I've heard the song, Slow Fade, by Casting Crowns before, but I heard it just now while eating lunch with Sophia and it really hit me!
The one line said, people dont crumble in a day, families dont crumble in a day... and it really made me think!
It is so easy to slowly fade away from Christ and the relationship one has built with him. For me, I think I am a good person, I love God and I have a relationship, I have put my faith and trust in Him. I know if I were to die today, I would be in the presence of my Savior in heaven, but I have become so content staying where I am comfortable! I want to be comfortable, but I also want to make my life count for something, I want to do something with the life God gave me!
We are reading Dont Waiste your Life by John Piper in our sunday school class. I have read the book before, but only got half way through because its hard to read and be told that you are waisting your life. This life isn't mine... I didn't do anything to deserve it. God has given me this life... He gives me every breath I breath, so why don't I in return, use every breath I breath for HIS glory?
I watch Sophia and Elliot and think of the kind of mother I want to be for them. I want to be the mom that they can tell their friends they want to be like. A woman who fears God and strives to please Him.
Yesterday was a rough day... Sophia was really pushing my buttons and the limits. I told Randy I wasn't sure if I would make it to her 5th birthday because she was going to make me go crazy. But I was trying to raise her alone, without asking God for help.
A friend asked me yesterday how I manage children and a husband, how do I spread my time out. I think its hard, but you have to remember, I was a wife first then a mom. I need to treasure my time with Randy and really guard that special time so our relationship doesn't suffer. I want my children to see that I am in love with Randy.
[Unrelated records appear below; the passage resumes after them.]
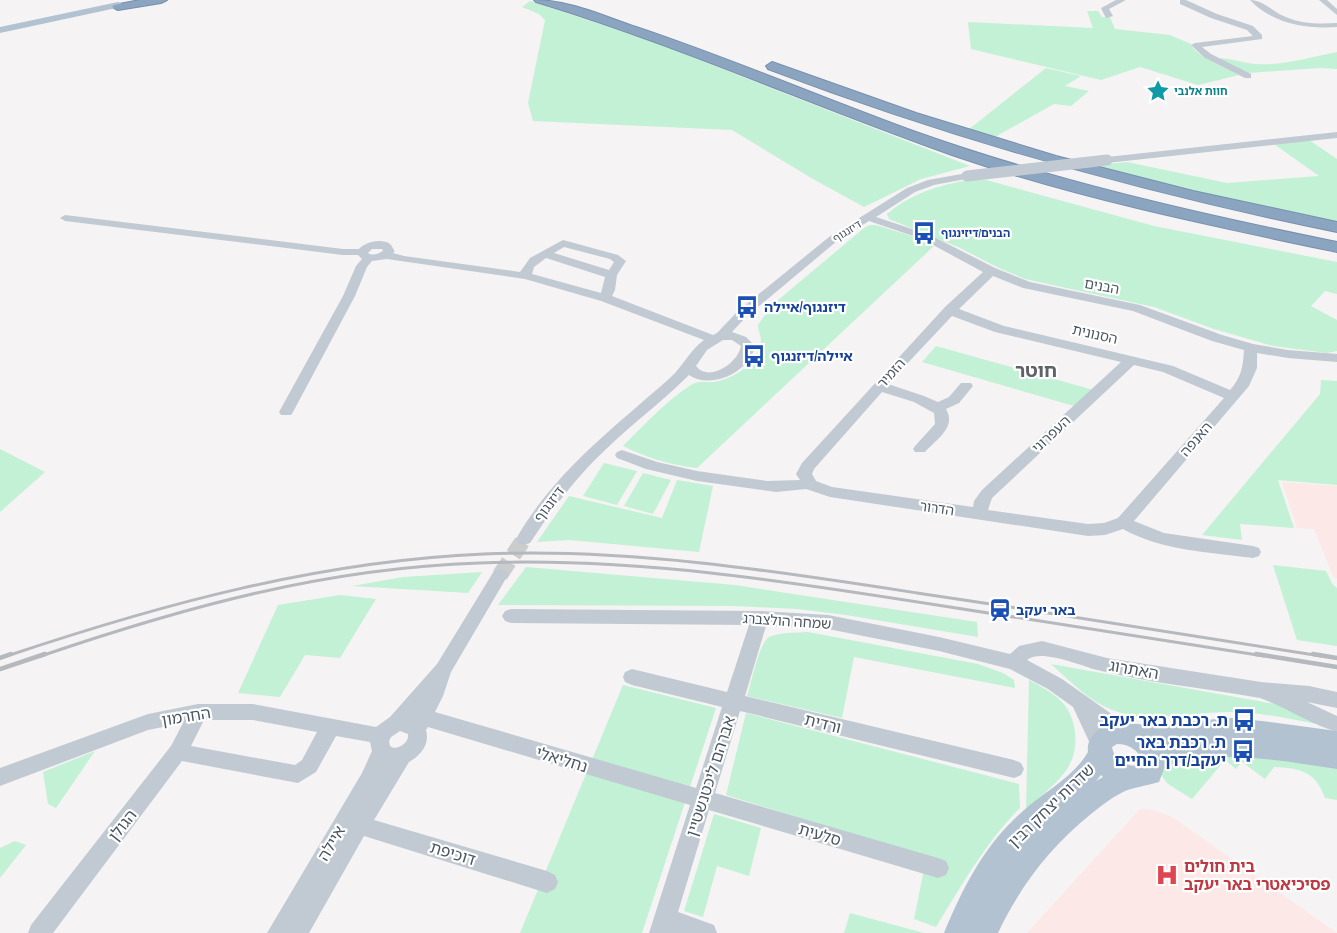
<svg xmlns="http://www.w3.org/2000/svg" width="1337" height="933" viewBox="0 0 1337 933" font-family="'Archivo Narrow','Noto Sans Hebrew',sans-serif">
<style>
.medical{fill:#fce8e6}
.green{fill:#c3f1d5}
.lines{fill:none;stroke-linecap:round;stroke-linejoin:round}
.minor-tunnel{stroke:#caccce;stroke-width:16;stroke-dasharray:16 8;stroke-linecap:butt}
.highway-casing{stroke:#7690ad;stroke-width:2}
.minor{fill:#c1cad2;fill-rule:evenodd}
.major{fill:#b3c2d1;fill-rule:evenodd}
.highway{fill:#8ba5c1;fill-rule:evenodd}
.rail-far1{stroke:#b5b8bd;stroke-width:3}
.rail{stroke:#b5b8bd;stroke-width:4.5}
.minor-bridge{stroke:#c1cad2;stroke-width:11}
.labels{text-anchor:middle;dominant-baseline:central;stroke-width:4.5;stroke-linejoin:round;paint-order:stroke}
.far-culture-label{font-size:11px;font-weight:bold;fill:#0d838f;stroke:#fff;text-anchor:start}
.far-street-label{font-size:11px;fill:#4a5661;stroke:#fff}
.far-transit-label{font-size:11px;font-weight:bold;fill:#164399;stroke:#fff;text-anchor:start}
.street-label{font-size:14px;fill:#4a5661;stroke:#fff}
.transit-label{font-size:14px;font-weight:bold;fill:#164399;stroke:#fff;text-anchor:start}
.near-street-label{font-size:16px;fill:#4a5661;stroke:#fff}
.near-transit-label{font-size:16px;font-weight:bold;fill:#164399;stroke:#fff;text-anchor:end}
.near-health-label{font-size:16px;font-weight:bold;fill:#be3a42;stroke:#fff;text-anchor:start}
.district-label{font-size:19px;font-weight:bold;fill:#5f6368;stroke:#fff}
</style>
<rect width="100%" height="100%" fill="#f5f3f3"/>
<g class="medical">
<path d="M1282,482l55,4v92h-3l-20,-49 -17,-1z"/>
<path d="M1140,809l13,1 19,7 165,116h-310z"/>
</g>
<g class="green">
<path d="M530,1l116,38 324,127 -49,13 -57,28 -51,-28 -81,-49 -199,-9 -5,-18 17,-83 -6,-6 -17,-7z"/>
<path d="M1087,11h11l4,6h8l5,12 55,6 21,9c4,12 37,25 48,31l-41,10 -58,-18 -39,13 -130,-31 -3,-27 125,6z"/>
<path d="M1337,52v17l-17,-1 -72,5 -34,-15c15,-1 28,5 42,6 26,2 55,-7 81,-12z"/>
<path d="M1046,68l35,8 -16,10 24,5 -18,15 -17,-2 -61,34 -25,-8z"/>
<path d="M1309,140l28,19v63l-154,-32 -94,-24 38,-4 100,21 92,-7 -45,-32z"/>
<path d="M979,178l175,48 183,36v32l-12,-3 -14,15 26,14v31l-10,2 -54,-7 -59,-17 -60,-22 -129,-28 -26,-11 -41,-21 -69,-28 -2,-5c29,-24 55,-29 92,-36z"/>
<path d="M870,225h6l42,13 16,8 -237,222c-26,-3 -50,-10 -74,-22 22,-22 42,-44 68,-61 8,-5 14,-2 22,-3 20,-2 47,-20 48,-42 0,-4 -3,-10 -3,-15l13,-19 93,-78z"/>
<path d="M936,346l161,45 -23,15 -152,-44z"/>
<path d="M1321,380l16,1v104l-59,-5 16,48 -54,-4 2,16 -40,-5 118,-141z"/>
<path d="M0,449l45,23 -45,40z"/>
<path d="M604,463l33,8 -20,34 -34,-9z"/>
<path d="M643,473l28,7 -18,34 -29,-8z"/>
<path d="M677,480l36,6 -14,66 -130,-12 -32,2 32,-46 93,22z"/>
<path d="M1273,565l53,6 7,14 4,3v58l-40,-6z"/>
<path d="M526,567l209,18 242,37 1,15 -132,-22 -49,-6 -62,-3 -237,-1z"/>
<path d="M482,572l-14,21 -116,-7 51,-9z"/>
<path d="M340,595l36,4 -36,59 -35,-3 -25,42 -42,-4 40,-88z"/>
<path d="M808,632l170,32 25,9 11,7 1,8 -161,-31 -12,61 -95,-22c4,-12 12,-53 22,-59 11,-5 27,-4 39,-5z"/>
<path d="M1051,664l230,41 36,19c-28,-5 -56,-12 -84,-12 -41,-1 -81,13 -121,-2 -23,-9 -43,-30 -61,-46z"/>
<path d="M1029,680c11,6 23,12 32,21 17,17 19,49 6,68 -10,15 -28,28 -41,41z"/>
<path d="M623,685l93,23 -74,225h-122z"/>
<path d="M746,713l273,71 1,24c-35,35 -58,77 -84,119l-22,-8 9,-45 15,-13 -212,-66z"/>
<path d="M95,751l-39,57 -8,-4 -5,-32z"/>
<path d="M1224,755l113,6v39l-12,-2c-9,-26 -24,-30 -51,-31l-9,12 -23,-17 -6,7 -11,-9 -33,39 -24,-15 -10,-13 3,-8z"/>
<path d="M714,814l47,14 -12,48 -32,-10 -14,51 -19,-6z"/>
<path d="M15,841l11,4 -26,33v-30z"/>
<path d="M850,913l74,20h-80z"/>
</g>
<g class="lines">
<path class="minor-tunnel" d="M500,575l24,-36"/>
<defs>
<g id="highway">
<path d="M140,0h27l-6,3 -43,7 -6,-3 2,-2z"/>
<path d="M534,0c35,0 69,16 102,27 93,31 184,70 277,104 138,49 280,82 424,111v10c-129,-27 -260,-54 -385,-97 -139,-49 -274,-110 -416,-153z"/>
<path d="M772,62l144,51 140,43 137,35 144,31v10c-197,-40 -381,-92 -569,-163l-2,-3z"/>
</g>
</defs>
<use href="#highway" class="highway-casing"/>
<g class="minor">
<path d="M1116,0h10l-17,9 4,7 -7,2 -5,-10z"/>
<path d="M1180,0h6l31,14 36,12 9,9v4l-60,8 9,7 40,20v4h-6l-40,-20 -14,-13 4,-2 58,-7 -6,-6 -36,-12 -31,-14z"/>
<path d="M1250,0c13,0 23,12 36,17 16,7 33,7 51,6v4c-31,2 -64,-3 -87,-27z"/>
<path d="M1319,0h8l10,9v6z"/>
<path d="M1337,132v6l-230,25 -5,-3 5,-3z"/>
<path d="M967,173l5,3 -1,2 -37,7 -19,7 -39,25 54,18 65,33 35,14 110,23 82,30 31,9 35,6 49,4v8l-49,-4 -31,-5v15l-8,18 -115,135 30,12 89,13 6,2 2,4 -2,4 -6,2c-44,-6 -91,-7 -130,-29l-18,6 -17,1 -258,-39 -24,-8 -30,3 -79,-11 -51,-12 -29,-11 -2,-3 2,-3 5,-2 35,12 40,9 70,10 33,-1 -4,-6 6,-11 143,-156 38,-35 -61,-33 -53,-18 -32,20 -91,76 -14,15 14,5 9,9c-5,26 -44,44 -66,29 -28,28 -60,51 -88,79 -28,27 -50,57 -71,89l-6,2 -6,-2 -2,-4c38,-67 99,-112 155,-162 12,-11 19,-27 33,-37l-103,-39 -76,-22 -138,-20 -15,2 -5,6 -12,29 -62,116 -2,3h-10l-2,-3 64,-116 13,-30 6,-7 -4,-4h-15l-278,-34 -5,-3 5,-3 278,34h16c6,-7 23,-11 31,-5 1,0 4,7 5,7l-2,2 11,3 116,16 10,-14 33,-18 55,15 8,6 -9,14 -2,15 -3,6 101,39 4,-2 21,-22 91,-74 78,-49 21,-8zM564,247l46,12 4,3 -5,8 -55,-17zM372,249h10l1,2c-5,3 -10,5 -15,2zM546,258l59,19 -4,16 -69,-19 2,-7zM993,276l30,12 110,23 79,30 32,9c-1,17 -3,28 -14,40l-57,-24 -169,-40 -45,-17zM952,316l43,16 126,30 -139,128 -8,11 -1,6 -141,-20 -16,-6 -4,-7 2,-5 68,-77 32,10 20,11 1,11 -20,22 -2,3 2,3h10c11,-12 32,-25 21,-43l13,-6 14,-17 -2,-3h-10l-12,14 -11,5 -14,-6 -36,-12zM723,340h9l9,6c-3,17 -32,37 -45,20l11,-16zM1134,365l29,7 61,26 -106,120 -14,5 -16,1 -100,-14 4,-12z"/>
<path d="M500,569l6,2 2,4 -57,97 -8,24 -8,16 261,76 26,-81 -90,-22 -7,-3 -2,-5 2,-5 7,-3 95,23 22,-67 -238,-2 -6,-2 -3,-5 3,-5 6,-2 249,2 68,4 111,22 71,17 9,-8 23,-5 65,17 154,24 48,4 28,6v16l-30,-6 30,14v16c-27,-8 -50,-24 -77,-34 -55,-10 -113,-15 -167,-29 -16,-5 -54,-20 -66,-9l35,19 68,48 3,6 -3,6 -7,2 -18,-11 5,14 -3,6 -7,3 -7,-3 -20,-43 -25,-18 -38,-20 -71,-18 -111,-22 -62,-3 -21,70 269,64 7,3 3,6 -3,6 -7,3 -274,-67 -25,82 223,65 8,3 3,7 -3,7 -8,3 -229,-68 -31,102 36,13 3,8h-68l41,-128 -262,-78 -2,3c4,14 -5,25 -17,32l-35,58 173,51 8,4 3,7 -3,7 -8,4 -183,-57 -55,97h-42l95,-160 10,-22 -2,-9 -34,-6 -20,36 -18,11 -116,-22 -129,172h-25l3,-8 140,-179 12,-23 -35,7 -148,56v-18l148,-54 50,-10h55l123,23 14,-10 47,-53 57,-93zM204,720h49l64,12 -15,28 -7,5 -104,-19zM400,731l8,3c1,8 -6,13 -14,14l-4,-2 -1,-5 2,-4z"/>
</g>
<g class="major">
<path d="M118,2l3,1v4l-121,26v-6z"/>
<path d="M1232,718l30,3 75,10v38c-56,-8 -116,-21 -172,-3l-6,16c-12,4 -26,5 -36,10 -12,6 -22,14 -32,22 -40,32 -71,72 -93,119h-54c19,-46 41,-89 79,-122 22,-20 50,-33 65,-59 -2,-15 12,-27 25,-29 10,-2 27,2 38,2 27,-1 54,-6 81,-7zM1117,744c12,0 21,6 26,17l-2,4c-13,3 -27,-4 -29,-18zM1101,775l2,2 -7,4z"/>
</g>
<use href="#highway" class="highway"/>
<g class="rail-far1">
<path d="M7,656c155,-52 313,-95 477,-102 145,-6 291,17 433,39 135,20 270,42 404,63"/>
<path d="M41,656c144,-49 285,-88 438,-93 154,-6 306,18 458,42 109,17 218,34 327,51"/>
</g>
<g class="rail">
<path d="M1256,654l81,13"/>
<path d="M1313,654l24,4"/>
<path d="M0,658l11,-4"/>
<path d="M0,669l45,-15"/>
</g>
<path class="minor-bridge" d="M967,176l140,-16"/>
</g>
<defs>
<symbol id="sight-bare" viewBox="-9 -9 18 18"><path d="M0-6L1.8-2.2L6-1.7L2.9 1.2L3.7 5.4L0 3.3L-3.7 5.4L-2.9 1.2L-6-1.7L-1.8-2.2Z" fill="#0f9aa8" stroke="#fff" stroke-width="2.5" paint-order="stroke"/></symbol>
<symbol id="bus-bare" viewBox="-9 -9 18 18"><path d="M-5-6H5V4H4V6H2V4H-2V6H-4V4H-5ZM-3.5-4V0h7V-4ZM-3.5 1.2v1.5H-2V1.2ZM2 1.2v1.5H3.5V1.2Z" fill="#1a4fb4" stroke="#fff" stroke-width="2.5" paint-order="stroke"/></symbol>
<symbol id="station-bare" viewBox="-9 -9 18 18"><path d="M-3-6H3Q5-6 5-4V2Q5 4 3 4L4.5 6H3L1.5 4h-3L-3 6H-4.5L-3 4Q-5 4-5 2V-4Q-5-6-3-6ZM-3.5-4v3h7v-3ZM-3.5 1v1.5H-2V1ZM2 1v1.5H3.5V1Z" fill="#1a4fb4" stroke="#fff" stroke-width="2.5" paint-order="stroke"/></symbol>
<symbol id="hospital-bare" viewBox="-9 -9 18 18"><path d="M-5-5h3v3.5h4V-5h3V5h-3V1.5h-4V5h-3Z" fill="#e0444e" stroke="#fff" stroke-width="2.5" paint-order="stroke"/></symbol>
</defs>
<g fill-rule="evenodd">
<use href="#sight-bare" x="1142" y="75" width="32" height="32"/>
<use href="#bus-bare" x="908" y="217" width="32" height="32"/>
<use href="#bus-bare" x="731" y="291" width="32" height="32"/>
<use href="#bus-bare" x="738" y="340" width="32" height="32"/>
<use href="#station-bare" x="984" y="594" width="32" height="32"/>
<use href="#bus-bare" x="1228" y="704" width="32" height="32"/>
<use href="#bus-bare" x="1227" y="735" width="32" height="32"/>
<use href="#hospital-bare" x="1151" y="859" width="32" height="32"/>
</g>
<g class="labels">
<g class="far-culture-label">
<text x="1174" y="91">חוות אלנבי</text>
</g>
<g class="far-street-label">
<text transform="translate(847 231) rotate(-32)">דיזנגוף</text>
</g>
<g class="far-transit-label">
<text x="941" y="233">הבנים/דיזינגוף</text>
</g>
<g class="street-label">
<text transform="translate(1102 286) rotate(10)">הבנים</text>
<text transform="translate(1095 334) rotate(13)">הסנונית</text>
<text transform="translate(891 373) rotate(-48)">הזמיר</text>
<text transform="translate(1051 434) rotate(-43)">העפרוני</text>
<text transform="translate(1196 439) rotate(-49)">האנפה</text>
<text transform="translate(549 504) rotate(-53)">דיזנגוף</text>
<text transform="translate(937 508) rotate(8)">הדרור</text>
<text transform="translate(787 621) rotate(4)">שמחה הולצברג</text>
</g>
<g class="transit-label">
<text x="764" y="307">דיזנגוף/איילה</text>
<text x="771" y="356">איילה/דיזנגוף</text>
<text x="1016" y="610">באר יעקב</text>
</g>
<g class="near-street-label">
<text transform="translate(1134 669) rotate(10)">האתרוג</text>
<text transform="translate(186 716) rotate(-9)">החרמון</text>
<text transform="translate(823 723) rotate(14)">ורדית</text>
<text transform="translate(562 759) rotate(17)">נחליאלי</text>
<text transform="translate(710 776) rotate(-72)">אברהם ליכטנשטיין</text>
<text transform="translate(1051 805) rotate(-44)">שדרות יצחק רבין</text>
<text transform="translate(122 825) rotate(-52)">הגולן</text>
<text transform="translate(820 834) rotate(16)">סלעית</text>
<text transform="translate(331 843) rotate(-59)">איילה</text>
<text transform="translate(453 853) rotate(17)">דוכיפת</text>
</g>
<g class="near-transit-label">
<text x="1228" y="720">ת. רכבת באר יעקב</text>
<text x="1226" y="742">ת. רכבת באר<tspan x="1226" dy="18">יעקב/דרך החיים</tspan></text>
</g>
<g class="near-health-label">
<text x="1184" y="866">בית חולים<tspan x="1184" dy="18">פסיכיאטרי באר יעקב</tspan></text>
</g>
<g class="district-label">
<text x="1036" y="370">חוטר</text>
</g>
</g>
</svg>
I dont want them to think their parents dont love each other, because we do.
So many new things racing through my head today. I want to write a book, but it would be all random thoughts and random pieces and no one would ever read it. thats ok.
I start back to "work" today. The littel boy I watch is coming at 1 till 6. Sophia is down for a nap so hopefully she'll wake up after he is here and will be in a good mood.
Ok, my random thoughts are done... just thought I would share.